La storia della tavola di Raffaello è strettamente legata sia a quella dello Spasimo e sia all’altare del Gagini.

La chiesa di Santa Maria dello Spasimo, finanziata dal giureconsulto Jacopo Basilicò e approvata da Papa Giulio II nel 1509, fu realizzata da maestranze spagnole.

L’ingresso era preceduto da un atrio, aperto da un grande arco ribassato e affiancato da due cappelle simmetriche coperte da cupolette (ne rimane solo una). Il Basilicò decise di commissionare al più famoso pittore del tempo, Raffaello Sanzio, un dipinto che raffigurasse proprio lo Spasimo di Maria Vergine, cioè il dolore della Madonna nel vedere il figlio cadere sotto il peso della Croce sulla via del Calvario.

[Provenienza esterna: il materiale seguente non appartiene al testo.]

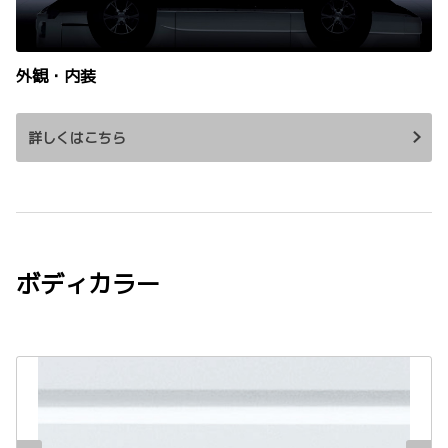
外観・内装
詳しくはこちら
ボディカラー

Raffaello, ispirandosi ad un’incisione del tedesco Dürer, realizza l’opera intorno al 1517. È il Vasari a raccontare il naufragio della nave che trasportava lo Spasimo lungo le coste liguri, del ritrovamento della tavola da parte dei genovesi che tentarono di appropriarsene e dell’intervento di papa Leone X perché fosse riconsegnata ai palermitani.

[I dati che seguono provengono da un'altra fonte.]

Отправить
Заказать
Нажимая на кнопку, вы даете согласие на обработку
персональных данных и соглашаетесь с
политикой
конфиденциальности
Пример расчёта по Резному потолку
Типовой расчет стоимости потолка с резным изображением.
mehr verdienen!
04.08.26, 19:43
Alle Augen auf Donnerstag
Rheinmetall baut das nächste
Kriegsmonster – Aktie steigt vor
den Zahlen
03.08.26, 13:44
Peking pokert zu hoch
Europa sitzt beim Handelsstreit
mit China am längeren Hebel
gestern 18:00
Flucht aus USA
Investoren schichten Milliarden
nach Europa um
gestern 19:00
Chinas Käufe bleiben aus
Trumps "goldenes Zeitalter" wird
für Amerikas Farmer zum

Fatto sta che lo Spasimo giunge a Palermo tra il 1518 e il 1519 e viene collocato nella cornice marmorea del Gagini. È un’opera straordinaria, la più grande (cm. 318x229) mai completata da Raffaello: di un’assoluta armonia formale e cromatica nelle figure e nel paesaggio, equilibrio compositivo e rigore prospettico.

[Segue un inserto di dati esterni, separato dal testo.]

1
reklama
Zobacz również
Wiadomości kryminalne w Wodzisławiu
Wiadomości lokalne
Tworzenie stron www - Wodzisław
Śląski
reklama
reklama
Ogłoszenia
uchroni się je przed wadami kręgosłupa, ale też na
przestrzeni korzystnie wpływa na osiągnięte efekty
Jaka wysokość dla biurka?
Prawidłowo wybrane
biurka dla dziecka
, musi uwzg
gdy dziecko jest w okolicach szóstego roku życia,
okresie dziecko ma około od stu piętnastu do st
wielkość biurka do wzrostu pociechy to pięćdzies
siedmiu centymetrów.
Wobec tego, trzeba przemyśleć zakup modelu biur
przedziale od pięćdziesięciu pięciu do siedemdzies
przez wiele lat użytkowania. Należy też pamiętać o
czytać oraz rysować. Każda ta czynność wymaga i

L’altare e la tavola, tanto venerata dai palermitani, seguono i monaci olivetani nel trasferimento dallo Spasimo al monastero di Santo Spirito. Ma nel 1661 l’abate Clemente Staropoli, tramite il viceré Francesco de Ayala, dona il prezioso dipinto a re Filippo IV di Spagna, sostituendolo con una copia.

L’opera, conservata nella cappella dell’Escorial, ha rischiato di essere distrutta in un incendio poi è razziata dalle truppe napoleoniche e trasportata a Parigi dove, nel 1812, è trasferita dalla tavola originaria su tela. Restituita alla Spagna, entra nella collezione del Prado di Madrid dove è esposta tuttora.

Ai monaci olivetani resta invece l’altare per un altro secolo ma quando si trasferiscono a San Giorgio in Kemonia, lo abbandonano alla cappella di San Luigi Gonzaga, nella chiesa del Collegio Massimo dei Gesuiti, l’attuale Biblioteca Regionale, dove fu modificato per incorniciare il rilievo “Apoteosi di San Luigi” di Ignazio Marabitti del 1763.

Tra il 1888 e il dopoguerra l’altare fa parte della collezione del Museo Nazionale ma è troppo ingombrante per essere trasferito all’Abatellis: viene restituito ai Gesuiti che smembrano l’insieme, il rilievo del Marabitti a Casa Professa e l’altare, diviso in pezzi, a Villa San Cataldo a Bagheria.

Dopo anni di oblio, però, dato per disperso sotto le bombe americane è stato ritrovato e, 34 anni dopo, finalmente ricomposto in tutto il suo splendore.